What you should do:
The records are to be repeated in full. Every line must match.

(Stored items)
┌──

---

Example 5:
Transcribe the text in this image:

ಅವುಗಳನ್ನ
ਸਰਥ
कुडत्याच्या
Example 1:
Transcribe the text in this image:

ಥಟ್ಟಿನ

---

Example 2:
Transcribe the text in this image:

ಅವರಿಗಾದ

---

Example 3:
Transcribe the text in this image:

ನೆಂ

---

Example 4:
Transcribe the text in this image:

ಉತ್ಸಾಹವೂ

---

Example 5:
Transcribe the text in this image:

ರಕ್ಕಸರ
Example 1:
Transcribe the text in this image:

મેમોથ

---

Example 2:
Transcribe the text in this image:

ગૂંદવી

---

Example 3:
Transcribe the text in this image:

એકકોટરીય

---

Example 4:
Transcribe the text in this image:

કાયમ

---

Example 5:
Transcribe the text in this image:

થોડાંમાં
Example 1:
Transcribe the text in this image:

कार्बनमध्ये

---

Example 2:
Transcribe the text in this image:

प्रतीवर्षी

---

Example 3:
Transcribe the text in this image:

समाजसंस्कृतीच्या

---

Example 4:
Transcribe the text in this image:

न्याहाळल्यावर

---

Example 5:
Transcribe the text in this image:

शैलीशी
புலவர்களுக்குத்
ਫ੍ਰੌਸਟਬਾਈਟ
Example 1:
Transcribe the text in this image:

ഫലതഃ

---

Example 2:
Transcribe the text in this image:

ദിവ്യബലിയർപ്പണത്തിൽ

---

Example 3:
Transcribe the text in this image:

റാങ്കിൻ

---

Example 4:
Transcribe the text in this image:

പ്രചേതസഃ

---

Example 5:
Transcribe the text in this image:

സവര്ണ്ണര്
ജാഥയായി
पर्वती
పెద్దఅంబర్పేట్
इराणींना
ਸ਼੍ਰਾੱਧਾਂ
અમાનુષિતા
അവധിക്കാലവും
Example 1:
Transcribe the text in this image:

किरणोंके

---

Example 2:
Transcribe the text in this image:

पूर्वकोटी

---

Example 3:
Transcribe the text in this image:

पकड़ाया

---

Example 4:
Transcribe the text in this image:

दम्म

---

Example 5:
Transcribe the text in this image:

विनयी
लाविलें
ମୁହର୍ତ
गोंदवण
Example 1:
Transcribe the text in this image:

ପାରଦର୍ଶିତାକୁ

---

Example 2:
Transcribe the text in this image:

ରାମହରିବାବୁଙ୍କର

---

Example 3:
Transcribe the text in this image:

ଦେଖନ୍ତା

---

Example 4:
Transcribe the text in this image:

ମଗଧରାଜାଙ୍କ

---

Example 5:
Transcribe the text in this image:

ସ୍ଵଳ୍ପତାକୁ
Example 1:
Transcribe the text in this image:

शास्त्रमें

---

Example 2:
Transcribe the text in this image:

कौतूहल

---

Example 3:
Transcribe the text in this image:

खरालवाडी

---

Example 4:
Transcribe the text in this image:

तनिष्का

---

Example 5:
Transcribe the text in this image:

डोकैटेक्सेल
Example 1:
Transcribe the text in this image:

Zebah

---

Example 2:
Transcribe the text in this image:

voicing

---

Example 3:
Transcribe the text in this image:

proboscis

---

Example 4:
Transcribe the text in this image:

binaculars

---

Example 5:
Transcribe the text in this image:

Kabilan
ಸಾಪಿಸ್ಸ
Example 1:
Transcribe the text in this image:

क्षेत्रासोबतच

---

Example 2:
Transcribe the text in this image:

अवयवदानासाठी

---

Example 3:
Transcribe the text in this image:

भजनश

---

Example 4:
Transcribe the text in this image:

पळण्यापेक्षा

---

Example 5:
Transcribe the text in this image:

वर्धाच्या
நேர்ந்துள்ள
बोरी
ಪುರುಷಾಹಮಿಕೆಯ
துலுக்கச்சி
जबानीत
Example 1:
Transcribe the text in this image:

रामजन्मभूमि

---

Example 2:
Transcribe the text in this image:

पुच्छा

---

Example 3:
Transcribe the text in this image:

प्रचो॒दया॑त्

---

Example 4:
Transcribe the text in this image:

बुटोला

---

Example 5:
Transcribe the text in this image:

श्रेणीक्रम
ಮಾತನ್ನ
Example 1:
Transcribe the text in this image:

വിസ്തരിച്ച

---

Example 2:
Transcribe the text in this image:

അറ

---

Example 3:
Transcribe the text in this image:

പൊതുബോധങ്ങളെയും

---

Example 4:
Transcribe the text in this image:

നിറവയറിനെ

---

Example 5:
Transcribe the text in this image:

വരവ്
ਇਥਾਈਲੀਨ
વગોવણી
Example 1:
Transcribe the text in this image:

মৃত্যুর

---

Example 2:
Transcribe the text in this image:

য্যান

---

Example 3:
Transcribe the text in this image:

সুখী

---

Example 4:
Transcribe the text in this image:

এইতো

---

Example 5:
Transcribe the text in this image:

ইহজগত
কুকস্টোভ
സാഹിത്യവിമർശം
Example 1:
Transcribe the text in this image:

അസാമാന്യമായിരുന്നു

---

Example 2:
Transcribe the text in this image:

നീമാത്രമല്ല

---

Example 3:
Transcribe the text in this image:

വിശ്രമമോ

└──

Worked solution:
---

Example 5:
Transcribe the text in this image:

ಅವುಗಳನ್ನ
ਸਰਥ
कुडत्याच्या
Example 1:
Transcribe the text in this image:

ಥಟ್ಟಿನ

---

Example 2:
Transcribe the text in this image:

ಅವರಿಗಾದ

---

Example 3:
Transcribe the text in this image:

ನೆಂ

---

Example 4:
Transcribe the text in this image:

ಉತ್ಸಾಹವೂ

---

Example 5:
Transcribe the text in this image:

ರಕ್ಕಸರ
Example 1:
Transcribe the text in this image:

મેમોથ

---

Example 2:
Transcribe the text in this image:

ગૂંદવી

---

Example 3:
Transcribe the text in this image:

એકકોટરીય

---

Example 4:
Transcribe the text in this image:

કાયમ

---

Example 5:
Transcribe the text in this image:

થોડાંમાં
Example 1:
Transcribe the text in this image:

कार्बनमध्ये

---

Example 2:
Transcribe the text in this image:

प्रतीवर्षी

---

Example 3:
Transcribe the text in this image:

समाजसंस्कृतीच्या

---

Example 4:
Transcribe the text in this image:

न्याहाळल्यावर

---

Example 5:
Transcribe the text in this image:

शैलीशी
புலவர்களுக்குத்
ਫ੍ਰੌਸਟਬਾਈਟ
Example 1:
Transcribe the text in this image:

ഫലതഃ

---

Example 2:
Transcribe the text in this image:

ദിവ്യബലിയർപ്പണത്തിൽ

---

Example 3:
Transcribe the text in this image:

റാങ്കിൻ

---

Example 4:
Transcribe the text in this image:

പ്രചേതസഃ

---

Example 5:
Transcribe the text in this image:

സവര്ണ്ണര്
ജാഥയായി
पर्वती
పెద్దఅంబర్పేట్
इराणींना
ਸ਼੍ਰਾੱਧਾਂ
અમાનુષિતા
അവധിക്കാലവും
Example 1:
Transcribe the text in this image:

किरणोंके

---

Example 2:
Transcribe the text in this image:

पूर्वकोटी

---

Example 3:
Transcribe the text in this image:

पकड़ाया

---

Example 4:
Transcribe the text in this image:

दम्म

---

Example 5:
Transcribe the text in this image:

विनयी
लाविलें
ମୁହର୍ତ
गोंदवण
Example 1:
Transcribe the text in this image:

ପାରଦର୍ଶିତାକୁ

---

Example 2:
Transcribe the text in this image:

ରାମହରିବାବୁଙ୍କର

---

Example 3:
Transcribe the text in this image:

ଦେଖନ୍ତା

---

Example 4:
Transcribe the text in this image:

ମଗଧରାଜାଙ୍କ

---

Example 5:
Transcribe the text in this image:

ସ୍ଵଳ୍ପତାକୁ
Example 1:
Transcribe the text in this image:

शास्त्रमें

---

Example 2:
Transcribe the text in this image:

कौतूहल

---

Example 3:
Transcribe the text in this image:

खरालवाडी

---

Example 4:
Transcribe the text in this image:

तनिष्का

---

Example 5:
Transcribe the text in this image:

डोकैटेक्सेल
Example 1:
Transcribe the text in this image:

Zebah

---

Example 2:
Transcribe the text in this image:

voicing

---

Example 3:
Transcribe the text in this image:

proboscis

---

Example 4:
Transcribe the text in this image:

binaculars

---

Example 5:
Transcribe the text in this image:

Kabilan
ಸಾಪಿಸ್ಸ
Example 1:
Transcribe the text in this image:

क्षेत्रासोबतच

---

Example 2:
Transcribe the text in this image:

अवयवदानासाठी

---

Example 3:
Transcribe the text in this image:

भजनश

---

Example 4:
Transcribe the text in this image:

पळण्यापेक्षा

---

Example 5:
Transcribe the text in this image:

वर्धाच्या
நேர்ந்துள்ள
बोरी
ಪುರುಷಾಹಮಿಕೆಯ
துலுக்கச்சி
जबानीत
Example 1:
Transcribe the text in this image:

रामजन्मभूमि

---

Example 2:
Transcribe the text in this image:

पुच्छा

---

Example 3:
Transcribe the text in this image:

प्रचो॒दया॑त्

---

Example 4:
Transcribe the text in this image:

बुटोला

---

Example 5:
Transcribe the text in this image:

श्रेणीक्रम
ಮಾತನ್ನ
Example 1:
Transcribe the text in this image:

വിസ്തരിച്ച

---

Example 2:
Transcribe the text in this image:

അറ

---

Example 3:
Transcribe the text in this image:

പൊതുബോധങ്ങളെയും

---

Example 4:
Transcribe the text in this image:

നിറവയറിനെ

---

Example 5:
Transcribe the text in this image:

വരവ്
ਇਥਾਈਲੀਨ
વગોવણી
Example 1:
Transcribe the text in this image:

মৃত্যুর

---

Example 2:
Transcribe the text in this image:

য্যান

---

Example 3:
Transcribe the text in this image:

সুখী

---

Example 4:
Transcribe the text in this image:

এইতো

---

Example 5:
Transcribe the text in this image:

ইহজগত
কুকস্টোভ
സാഹിത്യവിമർശം
Example 1:
Transcribe the text in this image:

അസാമാന്യമായിരുന്നു

---

Example 2:
Transcribe the text in this image:

നീമാത്രമല്ല

---

Example 3:
Transcribe the text in this image:

വിശ്രമമോ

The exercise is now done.